*** Task material Section Begins ***

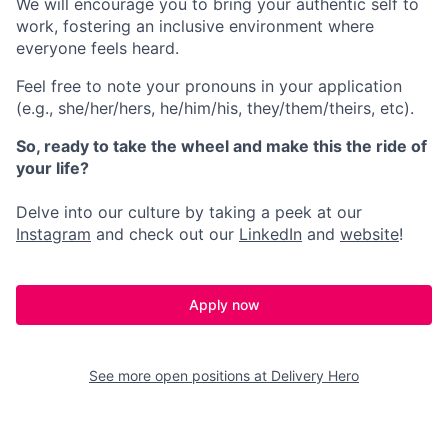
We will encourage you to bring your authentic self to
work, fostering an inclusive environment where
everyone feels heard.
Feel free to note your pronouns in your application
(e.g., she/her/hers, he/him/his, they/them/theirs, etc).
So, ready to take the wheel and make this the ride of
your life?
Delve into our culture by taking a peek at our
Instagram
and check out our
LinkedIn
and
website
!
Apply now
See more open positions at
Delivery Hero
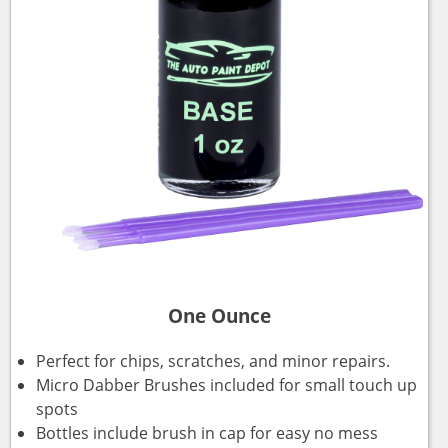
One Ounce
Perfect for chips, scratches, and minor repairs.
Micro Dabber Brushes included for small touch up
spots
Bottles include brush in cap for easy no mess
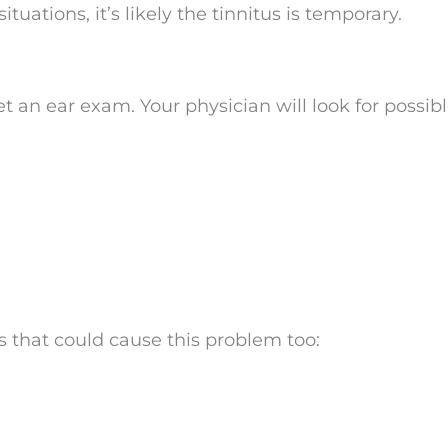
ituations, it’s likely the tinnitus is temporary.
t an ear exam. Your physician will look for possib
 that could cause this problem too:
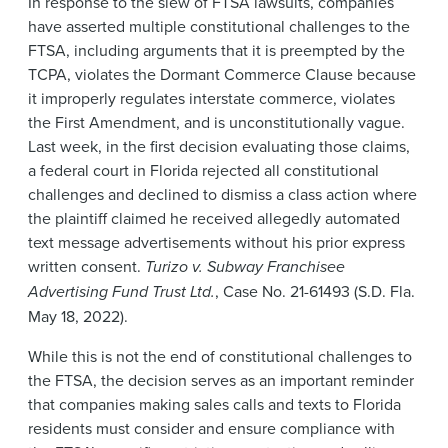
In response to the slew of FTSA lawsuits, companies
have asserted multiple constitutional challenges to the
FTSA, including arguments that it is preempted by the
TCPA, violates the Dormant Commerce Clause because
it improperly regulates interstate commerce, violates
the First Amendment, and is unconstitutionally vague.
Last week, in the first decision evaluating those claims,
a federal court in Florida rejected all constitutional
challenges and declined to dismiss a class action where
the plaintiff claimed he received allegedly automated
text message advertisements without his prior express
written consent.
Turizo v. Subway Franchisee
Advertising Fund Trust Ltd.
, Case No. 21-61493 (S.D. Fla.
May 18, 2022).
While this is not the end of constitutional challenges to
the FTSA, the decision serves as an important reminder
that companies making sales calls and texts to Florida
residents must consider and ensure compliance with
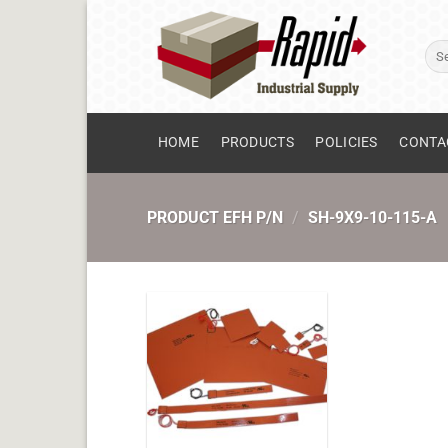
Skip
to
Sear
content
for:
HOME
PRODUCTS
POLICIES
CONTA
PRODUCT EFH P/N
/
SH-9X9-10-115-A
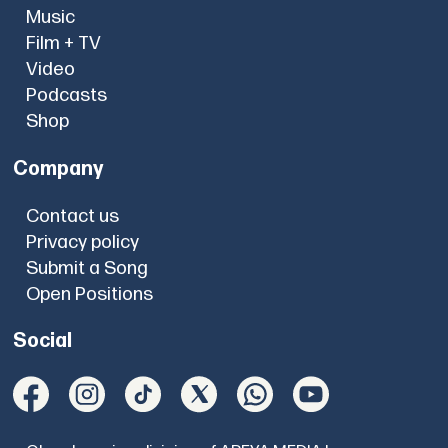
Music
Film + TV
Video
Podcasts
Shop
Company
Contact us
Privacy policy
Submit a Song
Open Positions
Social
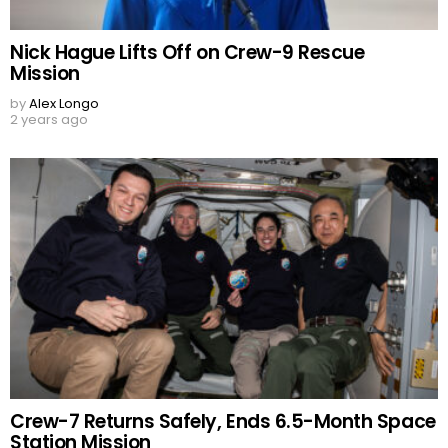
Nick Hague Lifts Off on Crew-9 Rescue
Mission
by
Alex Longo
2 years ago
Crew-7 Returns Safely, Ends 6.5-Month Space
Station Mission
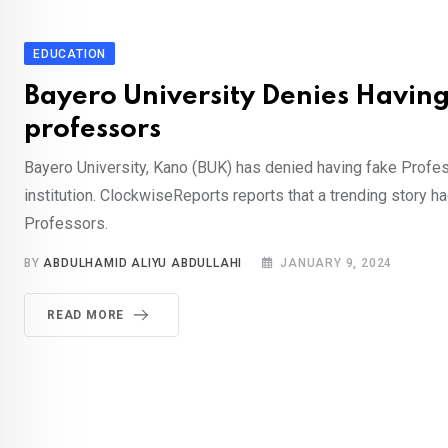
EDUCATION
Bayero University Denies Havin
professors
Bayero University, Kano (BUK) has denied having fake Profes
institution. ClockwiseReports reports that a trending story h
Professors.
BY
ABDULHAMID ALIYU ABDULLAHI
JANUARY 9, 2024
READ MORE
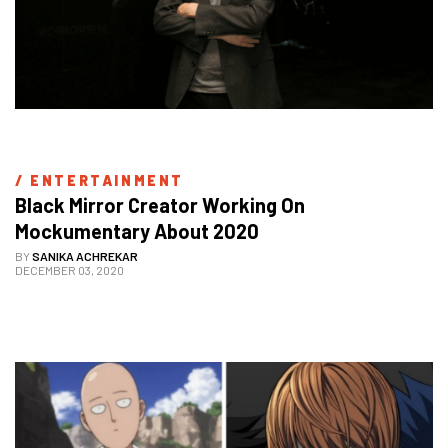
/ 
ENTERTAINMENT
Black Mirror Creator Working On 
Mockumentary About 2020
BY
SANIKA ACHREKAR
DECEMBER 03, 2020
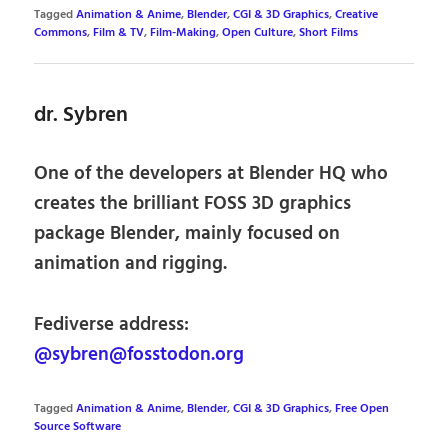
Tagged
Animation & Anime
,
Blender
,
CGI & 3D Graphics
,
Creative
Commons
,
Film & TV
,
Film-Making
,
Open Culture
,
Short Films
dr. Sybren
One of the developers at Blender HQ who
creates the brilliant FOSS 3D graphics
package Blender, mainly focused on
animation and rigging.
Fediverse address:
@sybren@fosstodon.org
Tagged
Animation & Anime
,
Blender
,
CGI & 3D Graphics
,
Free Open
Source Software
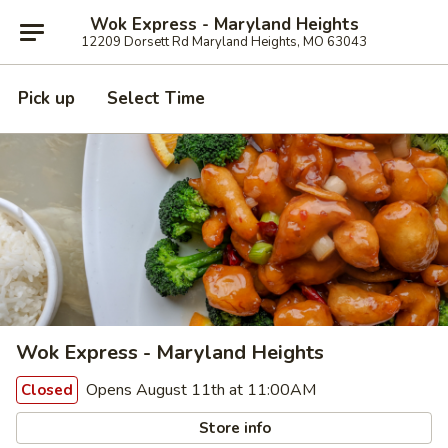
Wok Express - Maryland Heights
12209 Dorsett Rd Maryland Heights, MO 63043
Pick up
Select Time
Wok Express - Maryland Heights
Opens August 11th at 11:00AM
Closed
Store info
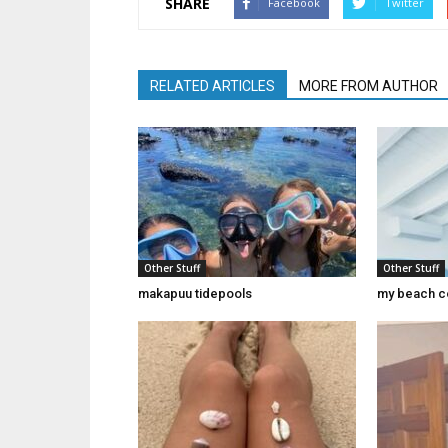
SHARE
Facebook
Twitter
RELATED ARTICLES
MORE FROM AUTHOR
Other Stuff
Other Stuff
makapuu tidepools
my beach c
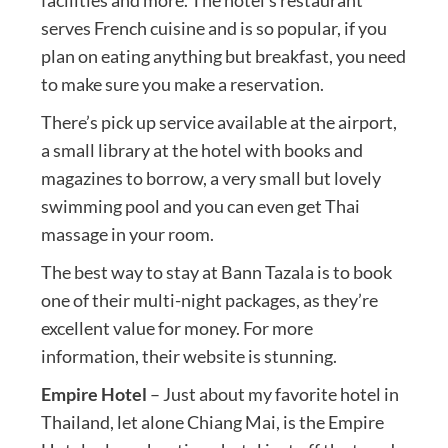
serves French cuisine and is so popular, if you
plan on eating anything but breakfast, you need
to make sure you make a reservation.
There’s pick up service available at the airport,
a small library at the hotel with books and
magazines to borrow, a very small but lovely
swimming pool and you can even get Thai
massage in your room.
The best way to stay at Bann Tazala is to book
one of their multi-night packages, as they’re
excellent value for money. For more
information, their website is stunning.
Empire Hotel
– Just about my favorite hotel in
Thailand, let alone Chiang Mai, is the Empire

*** Task material Section Ends ***
*** Task material Section Begins ***

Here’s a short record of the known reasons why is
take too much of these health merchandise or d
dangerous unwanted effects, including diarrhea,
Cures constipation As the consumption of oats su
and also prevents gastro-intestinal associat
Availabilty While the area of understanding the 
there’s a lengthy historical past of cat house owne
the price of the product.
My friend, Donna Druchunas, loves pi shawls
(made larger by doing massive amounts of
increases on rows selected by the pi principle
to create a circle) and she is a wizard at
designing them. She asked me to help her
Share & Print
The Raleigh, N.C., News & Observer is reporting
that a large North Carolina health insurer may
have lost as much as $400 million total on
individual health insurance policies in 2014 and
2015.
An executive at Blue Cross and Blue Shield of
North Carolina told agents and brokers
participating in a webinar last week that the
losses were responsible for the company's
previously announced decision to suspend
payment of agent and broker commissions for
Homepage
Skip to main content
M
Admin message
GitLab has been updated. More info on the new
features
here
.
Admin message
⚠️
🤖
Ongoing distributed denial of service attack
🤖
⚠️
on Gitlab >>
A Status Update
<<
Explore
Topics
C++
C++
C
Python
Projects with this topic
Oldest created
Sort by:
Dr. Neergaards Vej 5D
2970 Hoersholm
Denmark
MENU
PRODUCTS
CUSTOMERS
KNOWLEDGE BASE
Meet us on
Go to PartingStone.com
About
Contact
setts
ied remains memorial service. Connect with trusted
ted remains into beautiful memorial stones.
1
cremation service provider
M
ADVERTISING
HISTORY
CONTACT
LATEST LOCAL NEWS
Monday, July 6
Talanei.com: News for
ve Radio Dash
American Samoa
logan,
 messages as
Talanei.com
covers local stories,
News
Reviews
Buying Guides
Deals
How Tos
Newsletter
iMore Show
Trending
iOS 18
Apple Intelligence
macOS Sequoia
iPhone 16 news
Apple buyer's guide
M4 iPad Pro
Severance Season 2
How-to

*** Task material Section Ends ***
*** Task material Section Begins ***

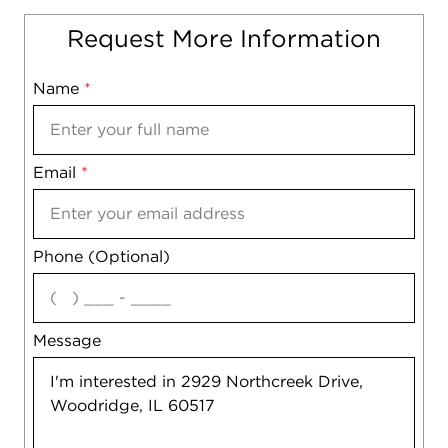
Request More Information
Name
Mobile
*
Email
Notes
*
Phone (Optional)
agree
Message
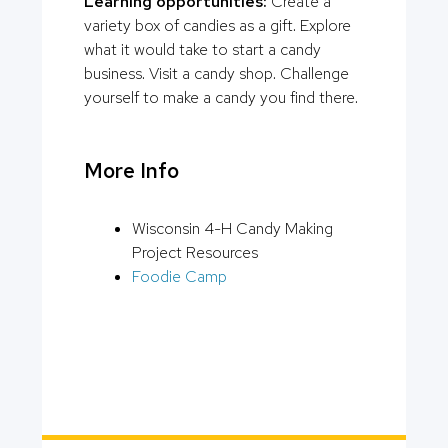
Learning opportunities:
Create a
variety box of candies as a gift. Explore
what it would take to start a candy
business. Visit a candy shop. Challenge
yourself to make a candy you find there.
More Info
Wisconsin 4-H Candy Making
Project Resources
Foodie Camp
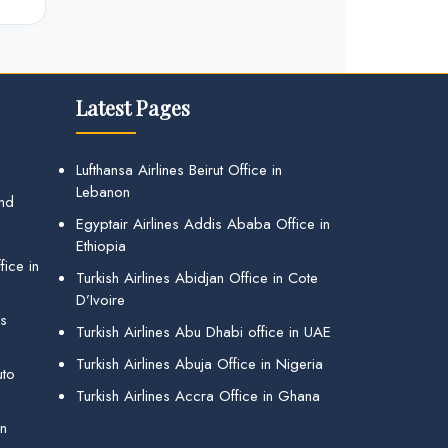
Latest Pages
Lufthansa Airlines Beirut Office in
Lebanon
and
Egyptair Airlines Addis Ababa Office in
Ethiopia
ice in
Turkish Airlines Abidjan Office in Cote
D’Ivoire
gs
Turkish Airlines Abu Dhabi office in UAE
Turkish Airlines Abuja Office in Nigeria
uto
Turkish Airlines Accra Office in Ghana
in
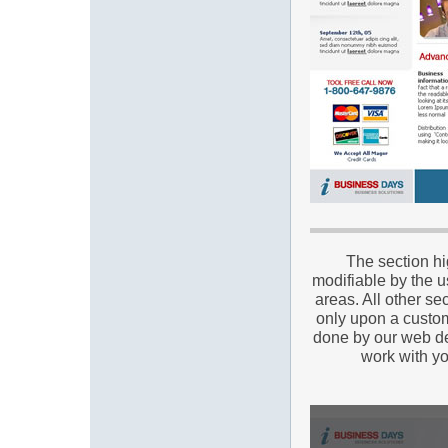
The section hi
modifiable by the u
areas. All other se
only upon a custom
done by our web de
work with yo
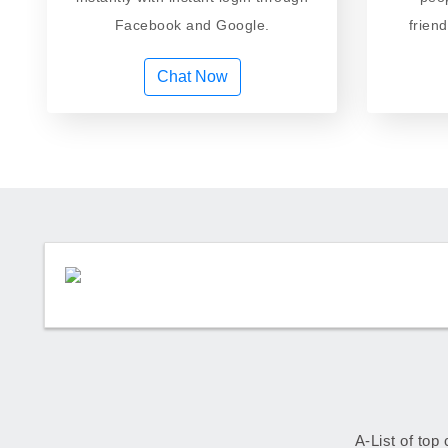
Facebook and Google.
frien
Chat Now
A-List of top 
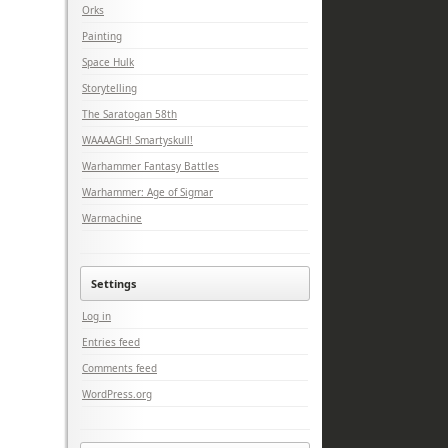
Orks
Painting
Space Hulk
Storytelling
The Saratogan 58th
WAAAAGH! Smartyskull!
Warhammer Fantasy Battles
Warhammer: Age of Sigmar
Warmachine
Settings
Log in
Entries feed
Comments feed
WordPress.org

*** Task material Section Ends ***

■ To-do item
What you give back should be exactly the lines of the data above from the line with "We will encourage" through the line with "(e.g., she/her/hers, he/him/his, they/them/theirs, etc).", both of those included, and nothing more.

■ Exercise solution
We will encourage you to bring your authentic self to
work, fostering an inclusive environment where
everyone feels heard.
Feel free to note your pronouns in your application
(e.g., she/her/hers, he/him/his, they/them/theirs, etc).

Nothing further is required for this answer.